In a ceremony held on Friday on the Musée Quai Branly in Paris, France formally returned a drum often known as the “speaking drum” or Djidji Ayôkwé, to the Republic of Côte d’Ivoire. The information was reported by French newspaper Le Monde.
The ten-foot-long, 940-pound drum has a single-piece soundbox slit in half longitudinally. Extending out from the slit are two planks, one in all which helps a carving of a leaping leopard. The field itself is adorned with carved faces and geometric patterns.
The drum was as soon as utilized by Côte d’Ivoire’s Atchan/Ebrié individuals to transmit messages between villages many miles aside, together with warnings of impending recruitment operations by French colonial troops. It was seized by French authorities in 1916 as a method of suppressing native resistance.
Between 1916 and 1930, the drum was saved exterior the French governor’s Ivorian house. It was transferred to France in 1929 and housed most just lately on the Musée Quai Branly, the place it just lately underwent restoration.

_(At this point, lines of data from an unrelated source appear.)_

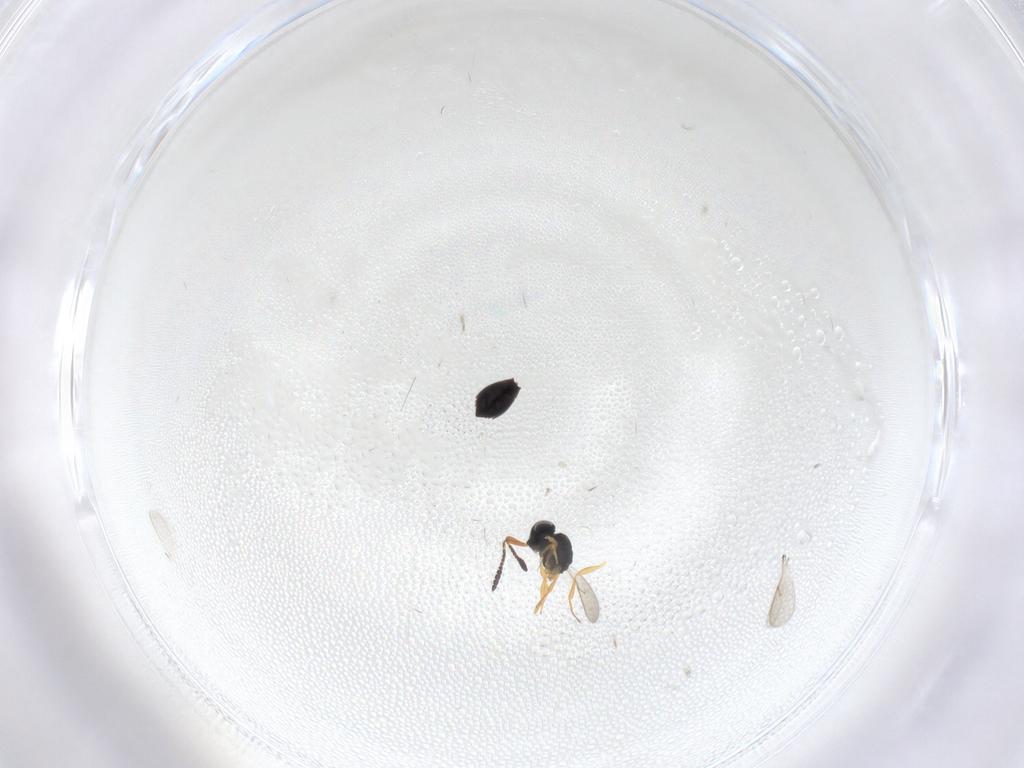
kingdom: Animalia
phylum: Arthropoda
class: Insecta
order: Hymenoptera
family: Scelionidae
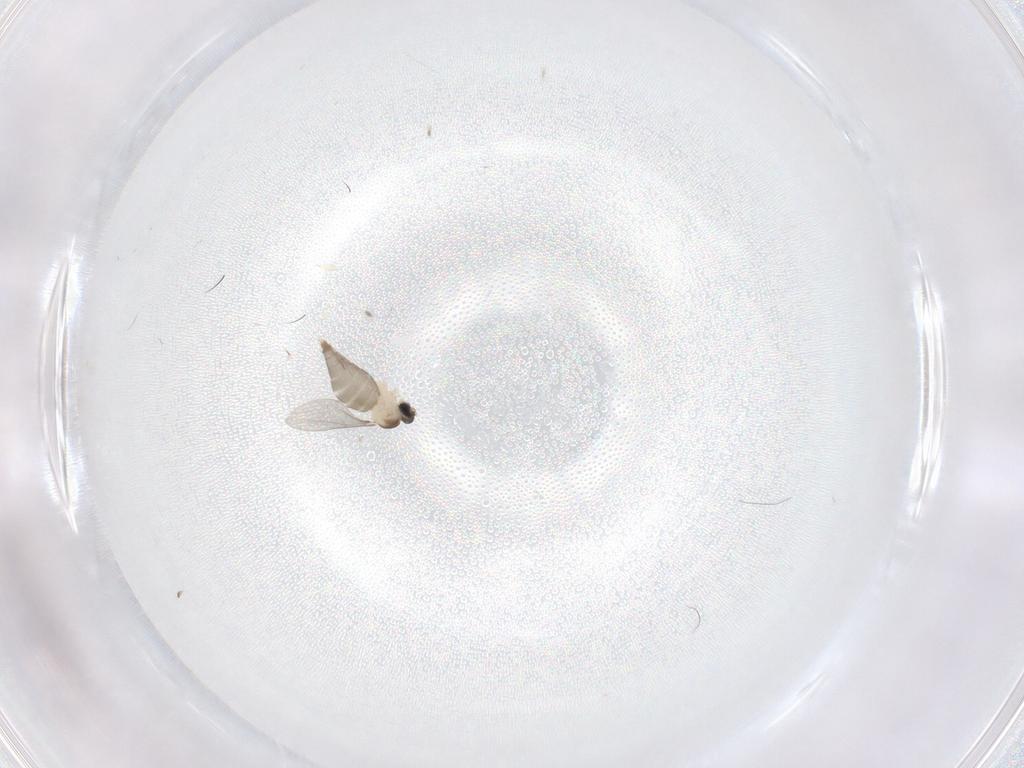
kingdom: Animalia
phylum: Arthropoda
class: Insecta
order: Diptera
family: Cecidomyiidae
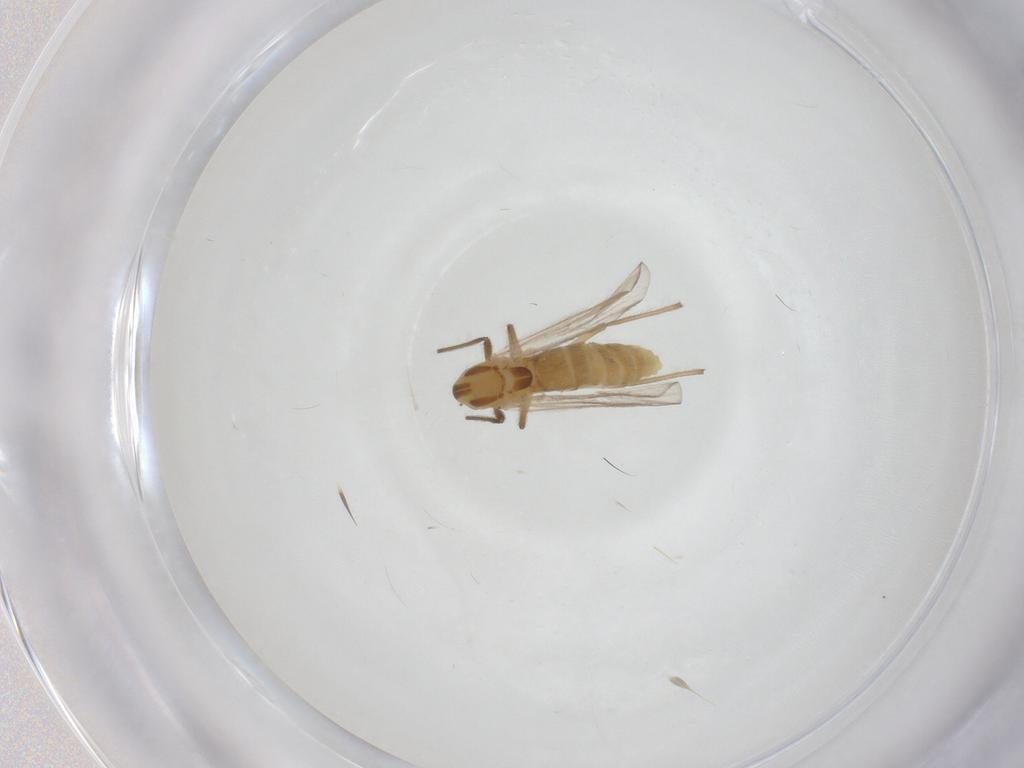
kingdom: Animalia
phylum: Arthropoda
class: Insecta
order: Diptera
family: Chironomidae
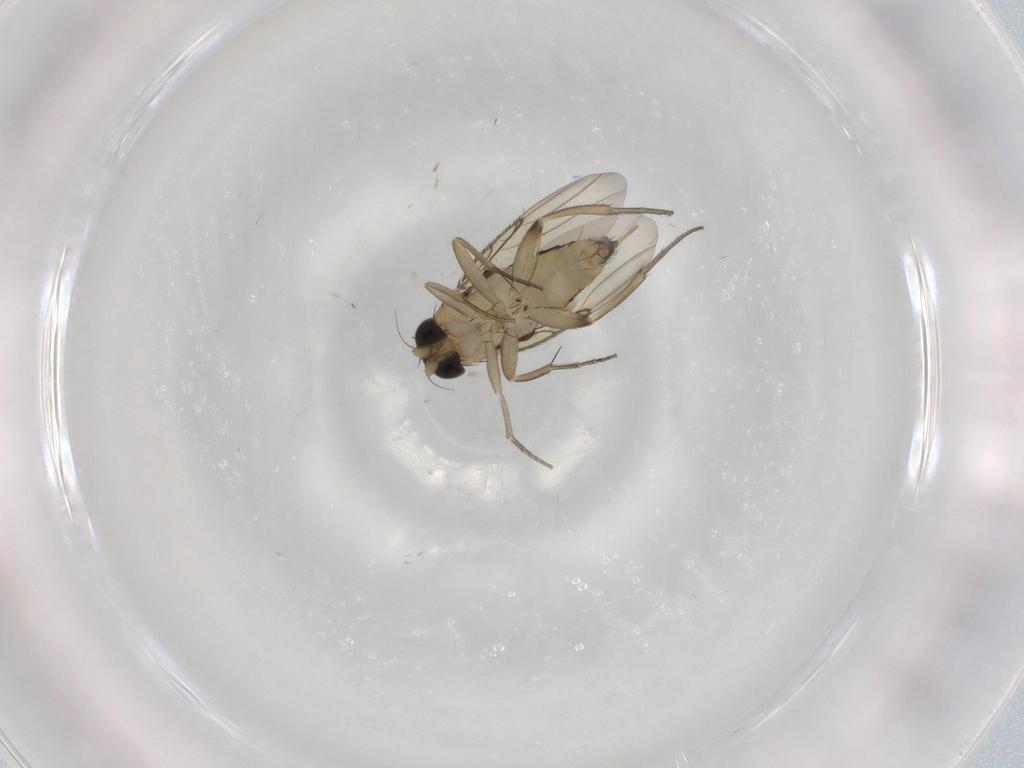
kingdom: Animalia
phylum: Arthropoda
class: Insecta
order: Diptera
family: Phoridae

The drum topped a listing of 148 objects that Côte d’Ivoire requested from France in 2019; the petition adopted French President Emmanuel Macron’s 2017 pledge to return artistic endeavors looted in Africa in the course of the colonial period. Regardless of the president’s announcement, nonetheless, appreciable authorized obstacles to restitution exist in France, the place publicly owned property are considered inalienable possessions.

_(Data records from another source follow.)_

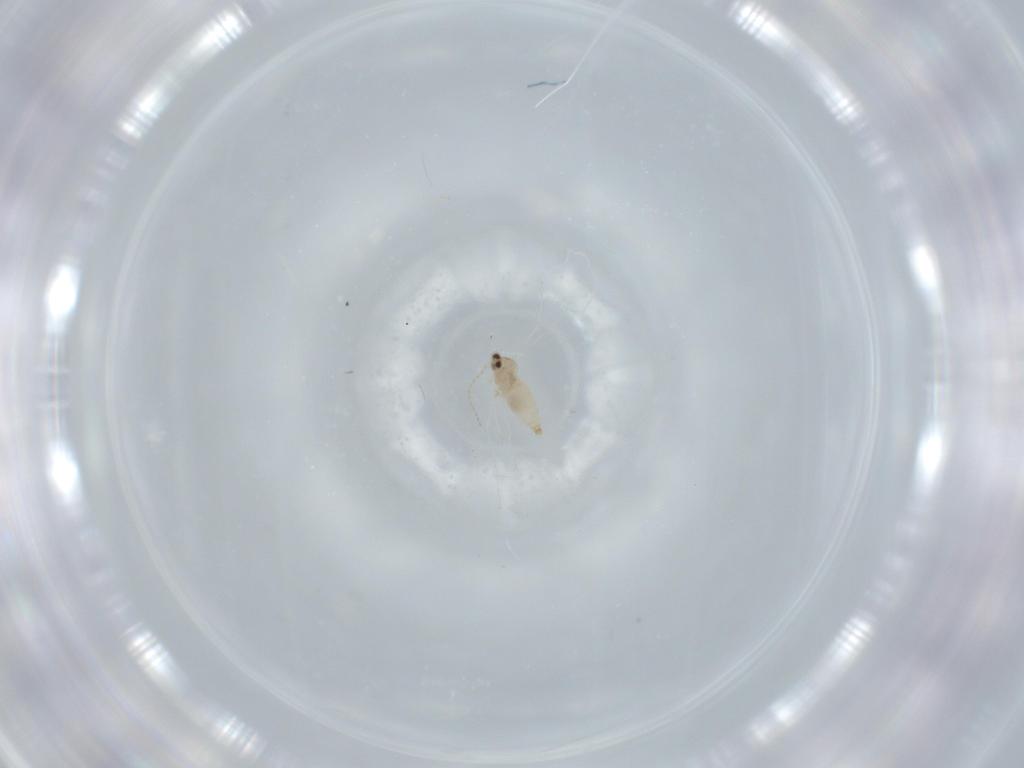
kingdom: Animalia
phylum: Arthropoda
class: Insecta
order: Diptera
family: Cecidomyiidae
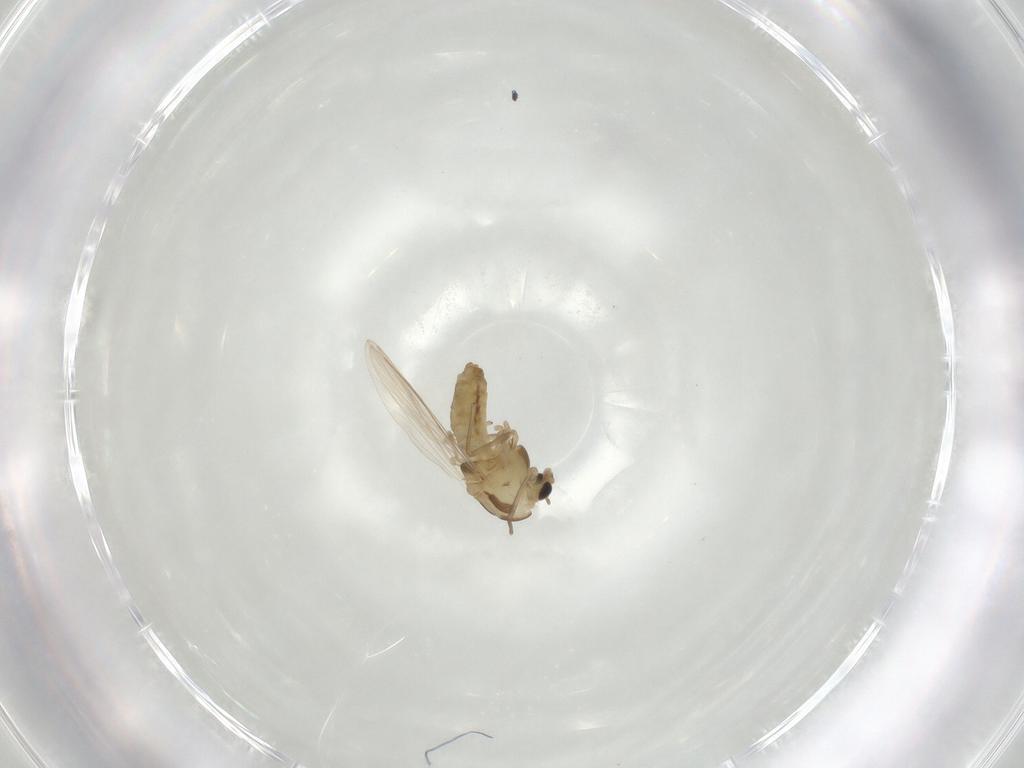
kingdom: Animalia
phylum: Arthropoda
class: Insecta
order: Diptera
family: Chironomidae
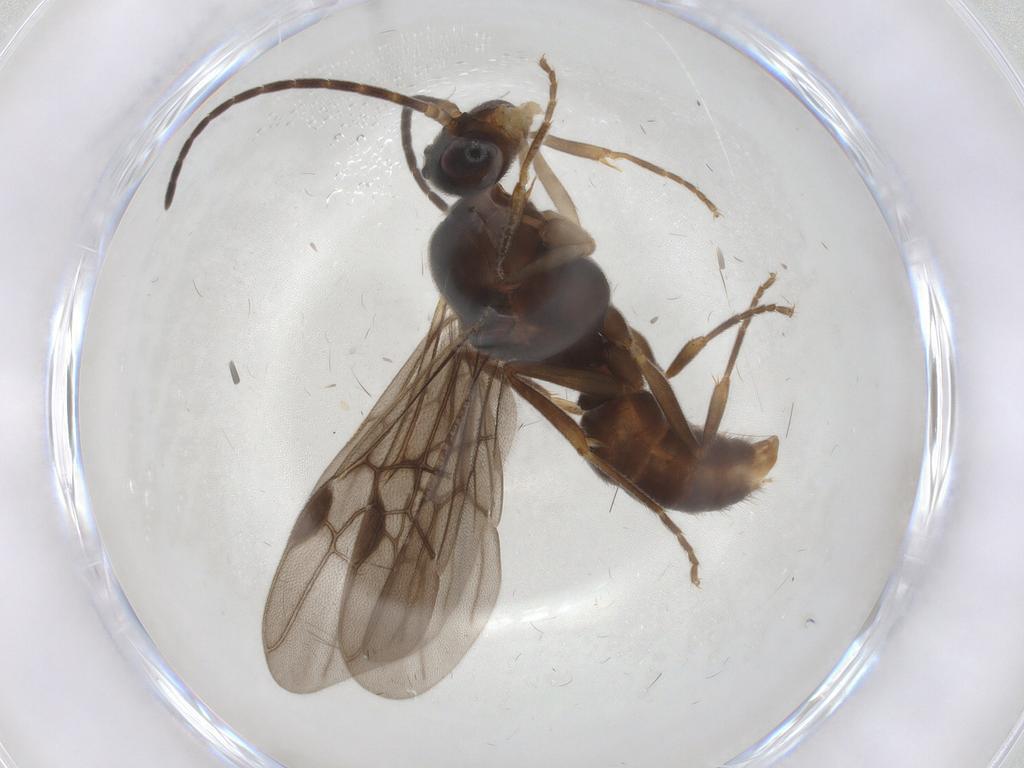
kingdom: Animalia
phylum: Arthropoda
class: Insecta
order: Hymenoptera
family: Formicidae
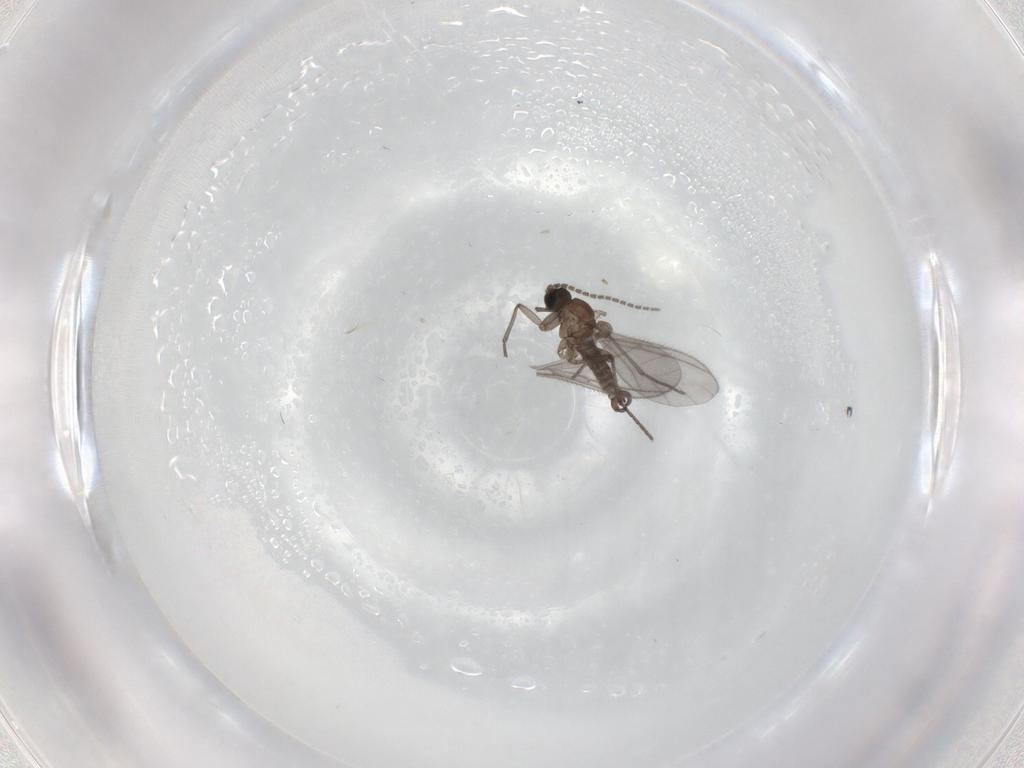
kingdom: Animalia
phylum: Arthropoda
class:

The present return comes on account of a 2025 vote by the French parliament to authorize the drum’s repatriation. A brand new invoice headed to a vote within the senate’s decrease home goals to broaden the restitution of colonial-era artifacts, avoiding the necessity to cross a separate regulation for each object.
The drum will probably be completely exhibited at Côte d’Ivoire’s Museum of Civilizations, the place it’s scheduled to reach at the moment.